In naher Zukunft steht möglicherweise der Einsatz eines integrierten Fingerprint Imagers im Körper einer Chipkarte bevor. Wurde schon vor vielen Jahren die ‘SuperSmartCard’ entwickelt, die es ermöglicht, mit Hilfe einer eigenen Folientastatur eine PIN einzugeben, so könnte nun mittels der neuen Technik die direkte Identifikation des Kunden gegenüber der Chipkarte gelingen. Problematisch bleibt momentan noch die Realisierung einer solch großen Siliziumfläche auf einer biegsamen Karte, da sich mit der maximalen Dicke von 0.8 mm nach ISO durch kein bekanntes Material eine ausreichende Biegefestigkeit erreichen läßt. Als Ausweg wäre die Aufteilung des Sensors in viele kleine Einzelsegmente, die gegen Biegung und Torsion wesentlich unempfindlicher sind, oder dessen Realisierung aus biegsamen elektrisch leitfähigen Polymeren denkbar. Eine derartige Karte wäre nicht nur sehr sicher und benutzerfreundlich, sondern auch im Hinblick auf den Datenschutz unbedenklich, da die für den Fingerabdruck relevanten Daten während des gesamten Identifikationsprozesses niemals die Chipkarte verlassen.

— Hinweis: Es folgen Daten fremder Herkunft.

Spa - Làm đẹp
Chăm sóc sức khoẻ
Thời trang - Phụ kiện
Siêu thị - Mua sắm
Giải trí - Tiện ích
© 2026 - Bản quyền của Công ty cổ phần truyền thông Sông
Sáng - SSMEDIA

Ein weiteres Low-Cost Biometrieverfahren stellt die Erkennung der Stimme des Kunden dar. Außer einem Miniatur-Kondensatormikrofon, welches auch nachträglich in jedes Terminalgehäuse integriert werden kann, und einem Analog-Digitalwandler, der die aufgenommene Stimme digitalisiert, werden keine zusätzlichen Komponenten benötigt. Aufwendiger ist dagegen der Verarbeitungsprozess zur Analyse der Sprachmerkmale. Soll dieser Schritt im Terminal selbst erfolgen, muß ein sehr leistungsfähiger Mikrocontroller und ein Signalprozessor sowie relativ viel RAM-Speicherplatz eingesetzt werden. Eine Alternative bietet die digitale Übertragung der aufgenommenen Stimme an einen Zentralrechner, in dem auch die Autorisierung vorgenommen wird. Gelingt hier jedoch die Identifikation des Kunden nicht auf Anhieb, beispielsweise bei Anwesenheit lauter Nebengeräusche, so erhöht sich die Wartezeit bis zur erfolgreichen Transaktion auf ein vielfaches, so daß hier das Fingerprint Imaging eindeutig im Vorteil ist.

Die Zunkunft der sicherheitsrelevanten Chipkartenapplikationen wird zweifellos von Low-Cost-Biometriesystemen bestimmt. Sobald es die Modulpreise zulassen, werden PIN oder Paßworte als ‘veraltetes Interface’ auch für Konsumanwendungen obsolet.